[Collected data]
====

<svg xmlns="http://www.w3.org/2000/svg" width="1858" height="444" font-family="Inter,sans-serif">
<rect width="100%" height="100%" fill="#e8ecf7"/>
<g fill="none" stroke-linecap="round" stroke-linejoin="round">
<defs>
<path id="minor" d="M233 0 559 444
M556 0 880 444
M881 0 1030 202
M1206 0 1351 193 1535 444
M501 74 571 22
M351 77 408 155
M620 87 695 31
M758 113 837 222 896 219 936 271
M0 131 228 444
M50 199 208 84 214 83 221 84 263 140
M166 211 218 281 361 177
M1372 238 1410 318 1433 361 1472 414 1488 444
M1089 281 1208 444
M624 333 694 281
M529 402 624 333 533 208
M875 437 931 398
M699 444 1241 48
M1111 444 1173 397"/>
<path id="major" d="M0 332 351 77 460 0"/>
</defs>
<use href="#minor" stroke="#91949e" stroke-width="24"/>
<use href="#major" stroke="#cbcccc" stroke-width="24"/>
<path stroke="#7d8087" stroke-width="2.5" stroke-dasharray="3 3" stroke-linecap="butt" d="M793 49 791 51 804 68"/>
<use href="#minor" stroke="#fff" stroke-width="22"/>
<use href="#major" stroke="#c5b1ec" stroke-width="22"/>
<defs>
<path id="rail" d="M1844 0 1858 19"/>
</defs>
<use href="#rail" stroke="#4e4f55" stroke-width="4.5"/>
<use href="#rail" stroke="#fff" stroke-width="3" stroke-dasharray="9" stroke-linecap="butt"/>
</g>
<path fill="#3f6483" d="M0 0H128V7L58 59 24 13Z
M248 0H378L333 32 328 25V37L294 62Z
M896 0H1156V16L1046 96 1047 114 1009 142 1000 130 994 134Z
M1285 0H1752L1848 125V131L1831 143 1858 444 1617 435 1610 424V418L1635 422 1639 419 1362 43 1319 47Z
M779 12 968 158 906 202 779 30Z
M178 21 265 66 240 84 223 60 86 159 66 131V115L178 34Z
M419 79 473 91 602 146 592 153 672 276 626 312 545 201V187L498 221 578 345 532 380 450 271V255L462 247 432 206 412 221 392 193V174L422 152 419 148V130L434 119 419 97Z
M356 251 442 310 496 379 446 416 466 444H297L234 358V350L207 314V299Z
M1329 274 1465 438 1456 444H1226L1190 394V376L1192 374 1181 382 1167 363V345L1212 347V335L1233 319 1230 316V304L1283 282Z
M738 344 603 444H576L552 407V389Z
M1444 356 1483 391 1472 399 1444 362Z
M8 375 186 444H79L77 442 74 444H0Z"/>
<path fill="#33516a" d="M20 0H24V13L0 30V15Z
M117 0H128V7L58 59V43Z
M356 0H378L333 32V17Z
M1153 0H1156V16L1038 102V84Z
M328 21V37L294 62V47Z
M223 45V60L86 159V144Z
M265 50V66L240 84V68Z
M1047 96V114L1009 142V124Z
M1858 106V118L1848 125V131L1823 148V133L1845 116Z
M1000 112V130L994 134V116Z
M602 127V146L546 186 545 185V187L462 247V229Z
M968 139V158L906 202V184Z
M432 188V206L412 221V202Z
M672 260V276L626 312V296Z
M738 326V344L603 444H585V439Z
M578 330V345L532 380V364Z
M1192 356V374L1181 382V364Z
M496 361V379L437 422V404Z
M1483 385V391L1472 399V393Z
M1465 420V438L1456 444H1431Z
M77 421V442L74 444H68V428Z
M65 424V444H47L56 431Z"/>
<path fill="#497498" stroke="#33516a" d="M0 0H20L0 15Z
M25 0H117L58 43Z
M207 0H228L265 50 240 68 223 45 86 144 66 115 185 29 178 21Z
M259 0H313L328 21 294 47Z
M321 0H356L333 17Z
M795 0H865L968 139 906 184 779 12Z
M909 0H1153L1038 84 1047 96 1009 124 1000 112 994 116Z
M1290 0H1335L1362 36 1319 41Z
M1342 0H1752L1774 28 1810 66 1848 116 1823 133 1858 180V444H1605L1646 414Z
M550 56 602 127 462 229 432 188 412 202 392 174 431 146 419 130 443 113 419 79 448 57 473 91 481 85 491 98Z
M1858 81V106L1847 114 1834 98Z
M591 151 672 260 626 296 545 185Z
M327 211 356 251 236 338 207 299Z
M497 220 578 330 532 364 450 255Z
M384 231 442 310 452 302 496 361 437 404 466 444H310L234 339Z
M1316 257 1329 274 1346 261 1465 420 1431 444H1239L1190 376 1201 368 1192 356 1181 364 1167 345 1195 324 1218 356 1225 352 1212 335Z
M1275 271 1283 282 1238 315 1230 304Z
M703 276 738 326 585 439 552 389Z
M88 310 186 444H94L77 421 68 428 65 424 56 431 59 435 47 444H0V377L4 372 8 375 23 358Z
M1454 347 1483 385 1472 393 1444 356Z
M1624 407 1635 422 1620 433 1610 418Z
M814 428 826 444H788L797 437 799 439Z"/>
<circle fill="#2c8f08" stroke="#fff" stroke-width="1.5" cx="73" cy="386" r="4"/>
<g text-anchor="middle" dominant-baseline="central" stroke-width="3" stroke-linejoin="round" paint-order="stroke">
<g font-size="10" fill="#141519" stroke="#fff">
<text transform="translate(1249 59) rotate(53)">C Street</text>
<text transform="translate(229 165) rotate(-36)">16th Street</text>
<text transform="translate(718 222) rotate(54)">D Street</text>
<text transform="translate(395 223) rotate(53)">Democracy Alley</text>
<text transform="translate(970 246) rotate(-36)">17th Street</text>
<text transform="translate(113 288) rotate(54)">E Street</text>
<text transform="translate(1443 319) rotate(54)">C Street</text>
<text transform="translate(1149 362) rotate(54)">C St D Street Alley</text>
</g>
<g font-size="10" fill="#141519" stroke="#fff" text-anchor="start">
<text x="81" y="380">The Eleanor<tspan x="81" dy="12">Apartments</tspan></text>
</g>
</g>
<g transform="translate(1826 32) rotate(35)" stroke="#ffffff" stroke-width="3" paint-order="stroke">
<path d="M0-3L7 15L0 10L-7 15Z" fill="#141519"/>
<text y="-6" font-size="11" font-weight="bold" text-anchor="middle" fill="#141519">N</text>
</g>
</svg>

====

**What is being asked**
Copy the entries exactly, leaving no line out.

**Task output**
<svg xmlns="http://www.w3.org/2000/svg" width="1858" height="444" font-family="Inter,sans-serif">
<rect width="100%" height="100%" fill="#e8ecf7"/>
<g fill="none" stroke-linecap="round" stroke-linejoin="round">
<defs>
<path id="minor" d="M233 0 559 444
M556 0 880 444
M881 0 1030 202
M1206 0 1351 193 1535 444
M501 74 571 22
M351 77 408 155
M620 87 695 31
M758 113 837 222 896 219 936 271
M0 131 228 444
M50 199 208 84 214 83 221 84 263 140
M166 211 218 281 361 177
M1372 238 1410 318 1433 361 1472 414 1488 444
M1089 281 1208 444
M624 333 694 281
M529 402 624 333 533 208
M875 437 931 398
M699 444 1241 48
M1111 444 1173 397"/>
<path id="major" d="M0 332 351 77 460 0"/>
</defs>
<use href="#minor" stroke="#91949e" stroke-width="24"/>
<use href="#major" stroke="#cbcccc" stroke-width="24"/>
<path stroke="#7d8087" stroke-width="2.5" stroke-dasharray="3 3" stroke-linecap="butt" d="M793 49 791 51 804 68"/>
<use href="#minor" stroke="#fff" stroke-width="22"/>
<use href="#major" stroke="#c5b1ec" stroke-width="22"/>
<defs>
<path id="rail" d="M1844 0 1858 19"/>
</defs>
<use href="#rail" stroke="#4e4f55" stroke-width="4.5"/>
<use href="#rail" stroke="#fff" stroke-width="3" stroke-dasharray="9" stroke-linecap="butt"/>
</g>
<path fill="#3f6483" d="M0 0H128V7L58 59 24 13Z
M248 0H378L333 32 328 25V37L294 62Z
M896 0H1156V16L1046 96 1047 114 1009 142 1000 130 994 134Z
M1285 0H1752L1848 125V131L1831 143 1858 444 1617 435 1610 424V418L1635 422 1639 419 1362 43 1319 47Z
M779 12 968 158 906 202 779 30Z
M178 21 265 66 240 84 223 60 86 159 66 131V115L178 34Z
M419 79 473 91 602 146 592 153 672 276 626 312 545 201V187L498 221 578 345 532 380 450 271V255L462 247 432 206 412 221 392 193V174L422 152 419 148V130L434 119 419 97Z
M356 251 442 310 496 379 446 416 466 444H297L234 358V350L207 314V299Z
M1329 274 1465 438 1456 444H1226L1190 394V376L1192 374 1181 382 1167 363V345L1212 347V335L1233 319 1230 316V304L1283 282Z
M738 344 603 444H576L552 407V389Z
M1444 356 1483 391 1472 399 1444 362Z
M8 375 186 444H79L77 442 74 444H0Z"/>
<path fill="#33516a" d="M20 0H24V13L0 30V15Z
M117 0H128V7L58 59V43Z
M356 0H378L333 32V17Z
M1153 0H1156V16L1038 102V84Z
M328 21V37L294 62V47Z
M223 45V60L86 159V144Z
M265 50V66L240 84V68Z
M1047 96V114L1009 142V124Z
M1858 106V118L1848 125V131L1823 148V133L1845 116Z
M1000 112V130L994 134V116Z
M602 127V146L546 186 545 185V187L462 247V229Z
M968 139V158L906 202V184Z
M432 188V206L412 221V202Z
M672 260V276L626 312V296Z
M738 326V344L603 444H585V439Z
M578 330V345L532 380V364Z
M1192 356V374L1181 382V364Z
M496 361V379L437 422V404Z
M1483 385V391L1472 399V393Z
M1465 420V438L1456 444H1431Z
M77 421V442L74 444H68V428Z
M65 424V444H47L56 431Z"/>
<path fill="#497498" stroke="#33516a" d="M0 0H20L0 15Z
M25 0H117L58 43Z
M207 0H228L265 50 240 68 223 45 86 144 66 115 185 29 178 21Z
M259 0H313L328 21 294 47Z
M321 0H356L333 17Z
M795 0H865L968 139 906 184 779 12Z
M909 0H1153L1038 84 1047 96 1009 124 1000 112 994 116Z
M1290 0H1335L1362 36 1319 41Z
M1342 0H1752L1774 28 1810 66 1848 116 1823 133 1858 180V444H1605L1646 414Z
M550 56 602 127 462 229 432 188 412 202 392 174 431 146 419 130 443 113 419 79 448 57 473 91 481 85 491 98Z
M1858 81V106L1847 114 1834 98Z
M591 151 672 260 626 296 545 185Z
M327 211 356 251 236 338 207 299Z
M497 220 578 330 532 364 450 255Z
M384 231 442 310 452 302 496 361 437 404 466 444H310L234 339Z
M1316 257 1329 274 1346 261 1465 420 1431 444H1239L1190 376 1201 368 1192 356 1181 364 1167 345 1195 324 1218 356 1225 352 1212 335Z
M1275 271 1283 282 1238 315 1230 304Z
M703 276 738 326 585 439 552 389Z
M88 310 186 444H94L77 421 68 428 65 424 56 431 59 435 47 444H0V377L4 372 8 375 23 358Z
M1454 347 1483 385 1472 393 1444 356Z
M1624 407 1635 422 1620 433 1610 418Z
M814 428 826 444H788L797 437 799 439Z"/>
<circle fill="#2c8f08" stroke="#fff" stroke-width="1.5" cx="73" cy="386" r="4"/>
<g text-anchor="middle" dominant-baseline="central" stroke-width="3" stroke-linejoin="round" paint-order="stroke">
<g font-size="10" fill="#141519" stroke="#fff">
<text transform="translate(1249 59) rotate(53)">C Street</text>
<text transform="translate(229 165) rotate(-36)">16th Street</text>
<text transform="translate(718 222) rotate(54)">D Street</text>
<text transform="translate(395 223) rotate(53)">Democracy Alley</text>
<text transform="translate(970 246) rotate(-36)">17th Street</text>
<text transform="translate(113 288) rotate(54)">E Street</text>
<text transform="translate(1443 319) rotate(54)">C Street</text>
<text transform="translate(1149 362) rotate(54)">C St D Street Alley</text>
</g>
<g font-size="10" fill="#141519" stroke="#fff" text-anchor="start">
<text x="81" y="380">The Eleanor<tspan x="81" dy="12">Apartments</tspan></text>
</g>
</g>
<g transform="translate(1826 32) rotate(35)" stroke="#ffffff" stroke-width="3" paint-order="stroke">
<path d="M0-3L7 15L0 10L-7 15Z" fill="#141519"/>
<text y="-6" font-size="11" font-weight="bold" text-anchor="middle" fill="#141519">N</text>
</g>
</svg>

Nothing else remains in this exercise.